Proceed with: Restraint. Wait a few years to ask them out until they are GUIDED.

5. Overuse of quotes for their status

This could mean: They are overly emotional… ie… cah-ray-zyyyy. Also: annoying.

The great thing about quotes is that it gives a little insight into your subject’s psyche. If this girls’ wall is covered in The Notebook quotes, RED FLAG. Sure, I practically think in Taylor Swift lyrics, but am I going to put that kind of whiney stuff up on my wall for everyone to see? No. When it comes to girls, if they’re posting a lot of quotes about princess and unicorn love stories that they hope to one day experience, w-w-watch out. Now for guys, and this is just in my own experience, guys who have a lot of philosophical quotes, are usually an artist of some kind and overly emotional (for more information on the crazy artist see: The 5 Men Every Lady is Entitled to Date).

It might just mean: They just really like quotes. No shame in that.

Proceed with: minimal caution. I’m just planting this seed as a potential “I told you so” for later if things don’t pan out with them.

Other Red Flags:

If they have more than 3 pictures of themselves taken in a bathroom mirror.

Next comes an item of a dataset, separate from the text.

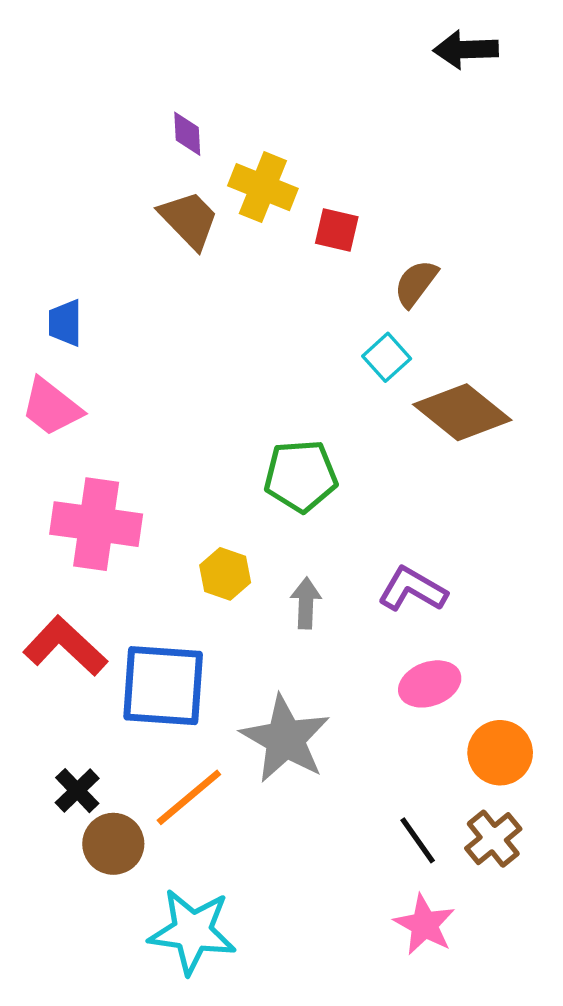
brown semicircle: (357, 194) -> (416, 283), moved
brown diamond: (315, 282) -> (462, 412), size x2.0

If they have pictures of themselves on the toilet.

If anything on their Facebook takes place in a bathroom!!!!

7 thoughts on “The 5 Red Flags of Facebook

  1. Bahahaha genius observations as always. I find if I have someone on my facebook who commits #4 I shake my head, if they progress to committing #5 I laugh out loud and point out the hilarity to anyone in my vicinity – but if they go so far as to take part in #3 I consider them a lost cause and remove them from my list of friends. I would rather be considered “friendless” than have pornography popping up on my news feed.

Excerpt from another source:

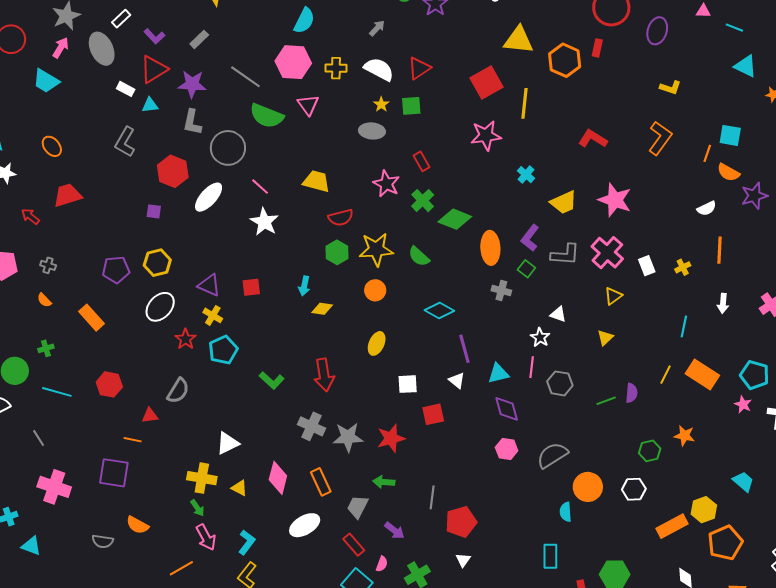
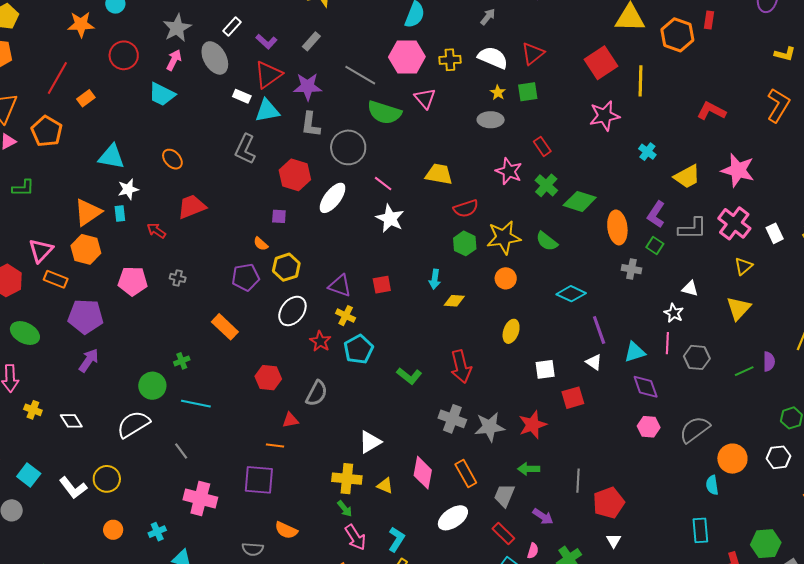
cyan triangle: (150, 105) -> (267, 111), size x1.5
orange semicircle: (44, 300) -> (261, 244), moved
yellow triangle: (605, 338) -> (739, 308), size x1.5
red hexagon: (109, 384) -> (268, 378), moved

  2. Pingback: Don’t you forget about me « adamsdaughter

  3. MIleyyyyyyyyyyyyyyy Cyrusss hahahahha<3 Loved this one! Wait, I love all of your blogs but this one def made me piddle my pants!!!! What about the stupid "Duck Face" pose in pictures! Every time I see dumb whores pout out their lips out to look "TOTES HAWT" I want to hammer nails in my breast and set fire to my hair! LOVE YOU DAR DOVE!